_PROBLEM TO SOLVE_: The lines needed are those from the start of the records through the line holding "Reviewer comment on this tissue sample: 2 pieces, clean", each copied exactly.

[SOURCE DATA Boundary: Start]

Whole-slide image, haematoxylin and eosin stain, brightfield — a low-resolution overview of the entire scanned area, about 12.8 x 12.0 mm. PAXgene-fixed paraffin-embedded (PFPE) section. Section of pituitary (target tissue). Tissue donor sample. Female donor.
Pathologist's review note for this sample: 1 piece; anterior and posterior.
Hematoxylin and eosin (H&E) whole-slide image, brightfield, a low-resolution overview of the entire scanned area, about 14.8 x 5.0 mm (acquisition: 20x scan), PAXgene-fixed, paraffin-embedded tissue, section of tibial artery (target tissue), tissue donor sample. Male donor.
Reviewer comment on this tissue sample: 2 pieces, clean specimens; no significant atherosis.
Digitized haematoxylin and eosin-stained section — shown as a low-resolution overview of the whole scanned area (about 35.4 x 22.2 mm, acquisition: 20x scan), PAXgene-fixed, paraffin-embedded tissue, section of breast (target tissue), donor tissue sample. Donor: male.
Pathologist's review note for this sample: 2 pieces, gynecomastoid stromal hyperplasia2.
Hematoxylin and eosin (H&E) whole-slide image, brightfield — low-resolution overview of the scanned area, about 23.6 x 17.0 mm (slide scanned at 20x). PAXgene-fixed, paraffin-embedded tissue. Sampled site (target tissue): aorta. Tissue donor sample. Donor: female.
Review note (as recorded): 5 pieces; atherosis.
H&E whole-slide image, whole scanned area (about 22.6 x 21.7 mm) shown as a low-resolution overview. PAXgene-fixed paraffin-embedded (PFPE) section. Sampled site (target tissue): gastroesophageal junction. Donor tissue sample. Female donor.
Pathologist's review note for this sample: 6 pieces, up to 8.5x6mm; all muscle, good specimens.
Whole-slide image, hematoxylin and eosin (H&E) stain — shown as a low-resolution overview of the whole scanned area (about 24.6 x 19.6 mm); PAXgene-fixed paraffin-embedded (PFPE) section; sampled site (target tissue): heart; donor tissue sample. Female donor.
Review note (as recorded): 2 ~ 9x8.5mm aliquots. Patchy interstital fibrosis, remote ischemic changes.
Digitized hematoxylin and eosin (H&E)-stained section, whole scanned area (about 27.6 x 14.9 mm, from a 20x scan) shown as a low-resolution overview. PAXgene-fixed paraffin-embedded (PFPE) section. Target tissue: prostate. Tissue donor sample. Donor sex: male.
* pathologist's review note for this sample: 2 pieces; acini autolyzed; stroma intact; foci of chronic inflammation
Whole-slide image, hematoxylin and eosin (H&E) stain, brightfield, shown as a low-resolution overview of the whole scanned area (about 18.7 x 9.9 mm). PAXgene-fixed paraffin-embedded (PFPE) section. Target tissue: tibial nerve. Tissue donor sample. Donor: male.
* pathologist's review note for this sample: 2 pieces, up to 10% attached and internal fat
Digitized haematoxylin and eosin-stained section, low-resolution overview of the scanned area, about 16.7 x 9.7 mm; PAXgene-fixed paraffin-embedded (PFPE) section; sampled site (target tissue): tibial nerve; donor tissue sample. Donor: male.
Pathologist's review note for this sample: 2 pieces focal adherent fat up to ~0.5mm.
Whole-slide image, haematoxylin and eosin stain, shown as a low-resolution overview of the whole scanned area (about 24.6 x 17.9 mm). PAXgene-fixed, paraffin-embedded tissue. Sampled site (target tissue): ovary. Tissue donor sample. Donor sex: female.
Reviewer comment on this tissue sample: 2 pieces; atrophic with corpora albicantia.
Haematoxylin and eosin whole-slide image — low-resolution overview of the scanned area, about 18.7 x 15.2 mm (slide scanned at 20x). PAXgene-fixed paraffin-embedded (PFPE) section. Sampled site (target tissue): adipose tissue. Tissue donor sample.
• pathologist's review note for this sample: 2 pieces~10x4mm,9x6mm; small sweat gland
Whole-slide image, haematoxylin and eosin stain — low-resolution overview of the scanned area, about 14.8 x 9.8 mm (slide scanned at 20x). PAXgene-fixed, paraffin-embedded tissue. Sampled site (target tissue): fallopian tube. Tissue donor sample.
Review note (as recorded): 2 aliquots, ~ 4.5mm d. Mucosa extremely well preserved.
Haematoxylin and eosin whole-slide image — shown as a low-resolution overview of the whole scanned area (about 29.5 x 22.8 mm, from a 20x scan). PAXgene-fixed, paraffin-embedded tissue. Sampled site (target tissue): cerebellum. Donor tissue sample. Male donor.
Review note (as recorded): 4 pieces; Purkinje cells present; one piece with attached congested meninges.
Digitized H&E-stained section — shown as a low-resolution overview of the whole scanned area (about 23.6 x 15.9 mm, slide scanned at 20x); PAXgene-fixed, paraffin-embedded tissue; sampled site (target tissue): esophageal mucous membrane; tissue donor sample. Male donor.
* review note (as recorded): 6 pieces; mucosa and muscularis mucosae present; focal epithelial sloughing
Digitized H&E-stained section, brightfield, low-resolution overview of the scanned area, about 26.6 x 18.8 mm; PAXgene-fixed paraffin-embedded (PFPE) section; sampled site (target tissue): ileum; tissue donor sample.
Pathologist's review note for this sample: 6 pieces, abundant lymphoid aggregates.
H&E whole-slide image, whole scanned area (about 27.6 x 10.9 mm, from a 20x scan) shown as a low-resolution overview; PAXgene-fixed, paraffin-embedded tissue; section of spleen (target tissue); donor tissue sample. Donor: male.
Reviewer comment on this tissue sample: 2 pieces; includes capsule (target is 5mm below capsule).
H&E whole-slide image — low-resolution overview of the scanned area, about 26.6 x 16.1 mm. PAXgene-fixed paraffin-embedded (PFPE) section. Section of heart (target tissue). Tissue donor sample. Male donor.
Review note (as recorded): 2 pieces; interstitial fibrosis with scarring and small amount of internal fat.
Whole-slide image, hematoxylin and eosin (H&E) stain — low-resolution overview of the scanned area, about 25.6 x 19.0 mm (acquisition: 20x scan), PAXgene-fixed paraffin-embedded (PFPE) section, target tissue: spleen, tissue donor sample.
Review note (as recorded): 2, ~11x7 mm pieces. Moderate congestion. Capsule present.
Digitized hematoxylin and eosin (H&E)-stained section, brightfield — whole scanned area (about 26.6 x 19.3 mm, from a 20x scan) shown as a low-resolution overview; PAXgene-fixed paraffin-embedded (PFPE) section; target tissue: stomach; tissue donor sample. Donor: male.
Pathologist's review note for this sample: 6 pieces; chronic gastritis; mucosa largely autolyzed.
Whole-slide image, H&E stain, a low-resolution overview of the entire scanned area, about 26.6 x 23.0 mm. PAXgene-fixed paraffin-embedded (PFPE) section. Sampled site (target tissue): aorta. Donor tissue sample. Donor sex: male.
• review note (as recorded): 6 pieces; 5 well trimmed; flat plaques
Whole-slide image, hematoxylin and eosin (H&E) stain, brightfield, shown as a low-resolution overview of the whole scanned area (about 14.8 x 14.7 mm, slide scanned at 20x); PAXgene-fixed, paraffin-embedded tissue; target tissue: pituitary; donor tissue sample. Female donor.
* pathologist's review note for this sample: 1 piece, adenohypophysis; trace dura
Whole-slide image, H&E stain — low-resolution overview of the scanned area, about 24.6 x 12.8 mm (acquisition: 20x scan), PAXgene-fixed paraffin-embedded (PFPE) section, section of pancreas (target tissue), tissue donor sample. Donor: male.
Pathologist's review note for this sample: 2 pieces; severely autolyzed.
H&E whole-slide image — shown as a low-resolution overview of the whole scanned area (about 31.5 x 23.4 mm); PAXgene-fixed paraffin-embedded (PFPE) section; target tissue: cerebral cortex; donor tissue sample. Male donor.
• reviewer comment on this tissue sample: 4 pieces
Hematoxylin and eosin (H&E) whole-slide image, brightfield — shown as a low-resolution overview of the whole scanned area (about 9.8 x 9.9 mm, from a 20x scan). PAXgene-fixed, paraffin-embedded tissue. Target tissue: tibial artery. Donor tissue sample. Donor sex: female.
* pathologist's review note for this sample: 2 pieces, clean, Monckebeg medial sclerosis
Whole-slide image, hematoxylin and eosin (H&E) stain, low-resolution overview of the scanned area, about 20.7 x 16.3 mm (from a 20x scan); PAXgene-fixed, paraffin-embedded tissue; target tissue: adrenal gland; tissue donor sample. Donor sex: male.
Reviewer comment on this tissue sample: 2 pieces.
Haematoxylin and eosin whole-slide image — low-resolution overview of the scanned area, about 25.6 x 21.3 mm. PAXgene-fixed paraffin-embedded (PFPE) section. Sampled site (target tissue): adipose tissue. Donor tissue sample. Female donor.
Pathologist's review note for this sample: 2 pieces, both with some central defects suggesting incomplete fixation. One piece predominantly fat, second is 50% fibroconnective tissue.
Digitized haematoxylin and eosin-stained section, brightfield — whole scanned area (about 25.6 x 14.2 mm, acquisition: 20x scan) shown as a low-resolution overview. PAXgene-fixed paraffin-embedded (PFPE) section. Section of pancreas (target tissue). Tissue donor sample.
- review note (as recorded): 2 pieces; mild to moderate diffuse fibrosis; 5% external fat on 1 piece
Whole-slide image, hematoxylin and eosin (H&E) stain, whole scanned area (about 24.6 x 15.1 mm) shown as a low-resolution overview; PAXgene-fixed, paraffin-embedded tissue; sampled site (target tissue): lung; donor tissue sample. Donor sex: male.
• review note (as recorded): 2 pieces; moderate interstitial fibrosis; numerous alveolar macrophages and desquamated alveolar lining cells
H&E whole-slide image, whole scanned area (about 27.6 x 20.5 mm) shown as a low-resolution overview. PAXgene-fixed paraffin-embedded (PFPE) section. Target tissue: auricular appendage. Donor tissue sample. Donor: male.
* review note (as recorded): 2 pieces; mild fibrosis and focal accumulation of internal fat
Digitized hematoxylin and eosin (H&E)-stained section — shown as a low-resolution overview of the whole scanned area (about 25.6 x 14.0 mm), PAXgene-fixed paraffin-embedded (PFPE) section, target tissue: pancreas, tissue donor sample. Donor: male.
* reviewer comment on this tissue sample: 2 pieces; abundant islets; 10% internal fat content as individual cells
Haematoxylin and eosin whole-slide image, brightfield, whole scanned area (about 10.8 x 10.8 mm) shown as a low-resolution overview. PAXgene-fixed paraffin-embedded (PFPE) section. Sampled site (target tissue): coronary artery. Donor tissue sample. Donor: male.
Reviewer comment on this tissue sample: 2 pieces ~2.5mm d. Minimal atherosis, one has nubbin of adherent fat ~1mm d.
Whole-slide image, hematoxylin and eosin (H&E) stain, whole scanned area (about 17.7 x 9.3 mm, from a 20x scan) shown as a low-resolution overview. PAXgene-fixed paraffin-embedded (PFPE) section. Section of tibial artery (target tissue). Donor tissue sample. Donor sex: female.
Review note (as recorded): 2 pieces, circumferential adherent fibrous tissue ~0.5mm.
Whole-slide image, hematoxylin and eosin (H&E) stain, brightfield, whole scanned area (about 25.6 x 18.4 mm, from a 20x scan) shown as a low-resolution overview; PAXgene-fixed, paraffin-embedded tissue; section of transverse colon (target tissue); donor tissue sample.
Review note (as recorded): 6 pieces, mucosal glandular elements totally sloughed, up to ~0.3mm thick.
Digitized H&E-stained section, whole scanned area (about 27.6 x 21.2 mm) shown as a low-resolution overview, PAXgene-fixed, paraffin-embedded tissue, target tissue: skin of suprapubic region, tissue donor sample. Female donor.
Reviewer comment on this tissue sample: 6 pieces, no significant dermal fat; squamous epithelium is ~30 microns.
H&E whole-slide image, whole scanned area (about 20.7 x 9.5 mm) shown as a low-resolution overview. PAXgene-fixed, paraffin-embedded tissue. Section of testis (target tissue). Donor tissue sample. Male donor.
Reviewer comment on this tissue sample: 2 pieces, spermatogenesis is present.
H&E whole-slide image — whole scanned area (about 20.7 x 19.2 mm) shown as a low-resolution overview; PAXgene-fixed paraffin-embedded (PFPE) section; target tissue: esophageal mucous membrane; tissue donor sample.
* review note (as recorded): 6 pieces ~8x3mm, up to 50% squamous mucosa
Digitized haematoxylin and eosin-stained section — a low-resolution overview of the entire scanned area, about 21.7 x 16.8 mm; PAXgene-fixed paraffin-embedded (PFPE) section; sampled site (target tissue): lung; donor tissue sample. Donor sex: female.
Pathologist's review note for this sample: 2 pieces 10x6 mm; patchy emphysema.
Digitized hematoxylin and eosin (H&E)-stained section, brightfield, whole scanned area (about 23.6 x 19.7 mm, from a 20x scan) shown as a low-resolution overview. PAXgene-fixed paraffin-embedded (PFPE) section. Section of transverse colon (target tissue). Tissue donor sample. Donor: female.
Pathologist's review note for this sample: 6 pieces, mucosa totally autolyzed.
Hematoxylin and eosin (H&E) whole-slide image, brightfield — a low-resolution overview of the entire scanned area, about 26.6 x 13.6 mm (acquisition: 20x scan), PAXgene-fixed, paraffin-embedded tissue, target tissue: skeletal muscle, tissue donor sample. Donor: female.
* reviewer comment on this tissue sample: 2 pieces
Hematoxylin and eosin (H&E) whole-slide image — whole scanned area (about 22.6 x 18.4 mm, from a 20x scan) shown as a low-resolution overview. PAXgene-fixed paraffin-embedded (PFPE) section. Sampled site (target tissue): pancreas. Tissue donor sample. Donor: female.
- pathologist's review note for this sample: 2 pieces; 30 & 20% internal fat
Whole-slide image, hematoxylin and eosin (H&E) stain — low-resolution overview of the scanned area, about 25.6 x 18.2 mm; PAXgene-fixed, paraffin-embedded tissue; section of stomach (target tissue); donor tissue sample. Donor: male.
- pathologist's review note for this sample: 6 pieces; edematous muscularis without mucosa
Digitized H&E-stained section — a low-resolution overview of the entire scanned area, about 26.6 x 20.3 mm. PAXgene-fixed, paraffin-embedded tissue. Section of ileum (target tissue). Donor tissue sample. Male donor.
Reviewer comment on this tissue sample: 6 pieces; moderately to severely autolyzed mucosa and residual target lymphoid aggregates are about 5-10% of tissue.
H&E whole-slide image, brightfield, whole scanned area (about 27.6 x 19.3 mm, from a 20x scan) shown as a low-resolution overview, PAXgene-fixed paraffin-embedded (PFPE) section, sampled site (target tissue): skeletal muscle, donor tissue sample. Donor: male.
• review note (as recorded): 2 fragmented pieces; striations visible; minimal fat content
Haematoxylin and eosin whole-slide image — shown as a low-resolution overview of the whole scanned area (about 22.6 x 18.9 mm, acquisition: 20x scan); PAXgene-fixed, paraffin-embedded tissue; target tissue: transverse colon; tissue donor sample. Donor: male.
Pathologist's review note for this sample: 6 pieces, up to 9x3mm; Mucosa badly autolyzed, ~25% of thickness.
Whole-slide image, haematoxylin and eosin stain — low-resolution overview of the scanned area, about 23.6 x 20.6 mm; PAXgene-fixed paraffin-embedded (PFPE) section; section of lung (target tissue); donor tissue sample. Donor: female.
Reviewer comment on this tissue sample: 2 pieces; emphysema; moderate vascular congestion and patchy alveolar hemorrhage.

[SOURCE DATA Boundary: End]

_EXERCISE ANSWER_:
Whole-slide image, haematoxylin and eosin stain, brightfield — a low-resolution overview of the entire scanned area, about 12.8 x 12.0 mm. PAXgene-fixed paraffin-embedded (PFPE) section. Section of pituitary (target tissue). Tissue donor sample. Female donor.
Pathologist's review note for this sample: 1 piece; anterior and posterior.
Hematoxylin and eosin (H&E) whole-slide image, brightfield, a low-resolution overview of the entire scanned area, about 14.8 x 5.0 mm (acquisition: 20x scan), PAXgene-fixed, paraffin-embedded tissue, section of tibial artery (target tissue), tissue donor sample. Male donor.
Reviewer comment on this tissue sample: 2 pieces, clean specimens; no significant atherosis.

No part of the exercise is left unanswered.